Saved entries:
______________________________

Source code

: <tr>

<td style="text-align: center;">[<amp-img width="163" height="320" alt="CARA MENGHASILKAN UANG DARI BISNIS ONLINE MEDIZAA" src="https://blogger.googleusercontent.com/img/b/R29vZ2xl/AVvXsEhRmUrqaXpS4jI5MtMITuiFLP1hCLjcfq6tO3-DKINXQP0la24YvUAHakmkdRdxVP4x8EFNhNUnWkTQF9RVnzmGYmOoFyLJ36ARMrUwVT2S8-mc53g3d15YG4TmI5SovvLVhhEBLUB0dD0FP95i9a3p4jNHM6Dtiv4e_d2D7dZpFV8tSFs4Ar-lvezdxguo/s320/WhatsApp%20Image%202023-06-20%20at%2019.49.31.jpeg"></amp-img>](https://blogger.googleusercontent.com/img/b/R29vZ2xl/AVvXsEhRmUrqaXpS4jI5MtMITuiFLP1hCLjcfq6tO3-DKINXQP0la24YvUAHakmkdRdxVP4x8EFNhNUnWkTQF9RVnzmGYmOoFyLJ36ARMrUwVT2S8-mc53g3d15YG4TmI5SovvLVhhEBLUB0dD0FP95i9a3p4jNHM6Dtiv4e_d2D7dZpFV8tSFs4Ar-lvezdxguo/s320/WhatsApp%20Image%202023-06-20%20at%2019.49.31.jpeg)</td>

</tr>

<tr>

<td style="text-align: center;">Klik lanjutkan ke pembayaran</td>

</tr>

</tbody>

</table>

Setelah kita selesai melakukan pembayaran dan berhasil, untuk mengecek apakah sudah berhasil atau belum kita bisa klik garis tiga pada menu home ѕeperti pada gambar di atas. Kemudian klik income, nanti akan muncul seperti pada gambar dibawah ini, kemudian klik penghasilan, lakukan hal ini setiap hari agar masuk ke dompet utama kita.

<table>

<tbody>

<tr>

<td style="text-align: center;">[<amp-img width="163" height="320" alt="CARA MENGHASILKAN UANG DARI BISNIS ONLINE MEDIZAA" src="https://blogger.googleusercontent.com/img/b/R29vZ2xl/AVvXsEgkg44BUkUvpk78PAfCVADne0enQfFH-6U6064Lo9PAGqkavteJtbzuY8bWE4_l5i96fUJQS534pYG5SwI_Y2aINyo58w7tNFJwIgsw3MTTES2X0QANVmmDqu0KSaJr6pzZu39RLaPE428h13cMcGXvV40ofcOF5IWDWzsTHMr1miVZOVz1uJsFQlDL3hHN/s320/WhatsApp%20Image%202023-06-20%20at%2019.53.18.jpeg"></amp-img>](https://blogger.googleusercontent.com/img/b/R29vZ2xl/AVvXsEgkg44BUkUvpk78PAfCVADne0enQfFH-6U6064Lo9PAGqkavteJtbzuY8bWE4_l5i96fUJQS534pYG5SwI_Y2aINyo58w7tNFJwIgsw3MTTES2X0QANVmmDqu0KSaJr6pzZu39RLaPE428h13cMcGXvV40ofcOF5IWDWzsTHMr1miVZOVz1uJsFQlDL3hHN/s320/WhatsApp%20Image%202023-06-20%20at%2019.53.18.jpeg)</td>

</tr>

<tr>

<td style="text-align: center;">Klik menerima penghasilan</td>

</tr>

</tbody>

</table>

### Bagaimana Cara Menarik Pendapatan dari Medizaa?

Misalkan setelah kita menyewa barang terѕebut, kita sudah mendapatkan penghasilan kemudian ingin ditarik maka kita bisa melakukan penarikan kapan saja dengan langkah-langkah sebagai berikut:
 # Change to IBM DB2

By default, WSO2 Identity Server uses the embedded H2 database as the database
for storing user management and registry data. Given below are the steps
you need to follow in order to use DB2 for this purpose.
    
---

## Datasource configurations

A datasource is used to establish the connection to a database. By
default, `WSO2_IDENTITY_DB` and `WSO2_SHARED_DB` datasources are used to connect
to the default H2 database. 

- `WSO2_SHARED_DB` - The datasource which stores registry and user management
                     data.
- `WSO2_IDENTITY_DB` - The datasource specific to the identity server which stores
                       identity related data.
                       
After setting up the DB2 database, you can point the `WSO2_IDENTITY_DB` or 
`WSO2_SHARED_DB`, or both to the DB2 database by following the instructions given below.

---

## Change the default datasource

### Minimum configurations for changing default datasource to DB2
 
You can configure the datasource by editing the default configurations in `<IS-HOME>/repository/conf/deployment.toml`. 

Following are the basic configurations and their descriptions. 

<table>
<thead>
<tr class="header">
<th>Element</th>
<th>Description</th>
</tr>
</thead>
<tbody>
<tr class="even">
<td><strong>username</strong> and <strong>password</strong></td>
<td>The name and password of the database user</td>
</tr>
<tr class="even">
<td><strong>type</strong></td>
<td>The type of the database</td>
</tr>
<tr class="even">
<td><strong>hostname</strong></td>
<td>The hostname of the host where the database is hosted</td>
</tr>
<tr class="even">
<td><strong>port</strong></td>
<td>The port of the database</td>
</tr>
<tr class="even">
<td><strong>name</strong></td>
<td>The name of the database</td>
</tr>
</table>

______________________________

**TASK**
Reproduce the material starting at the line that contains "### Bagaimana Cara" and stopping after the line that contains "to the default H2 database.".

**SOLUTION TO THIS TASK**
### Bagaimana Cara Menarik Pendapatan dari Medizaa?

Misalkan setelah kita menyewa barang terѕebut, kita sudah mendapatkan penghasilan kemudian ingin ditarik maka kita bisa melakukan penarikan kapan saja dengan langkah-langkah sebagai berikut:
 # Change to IBM DB2

By default, WSO2 Identity Server uses the embedded H2 database as the database
for storing user management and registry data. Given below are the steps
you need to follow in order to use DB2 for this purpose.
    
---

## Datasource configurations

A datasource is used to establish the connection to a database. By
default, `WSO2_IDENTITY_DB` and `WSO2_SHARED_DB` datasources are used to connect
to the default H2 database. 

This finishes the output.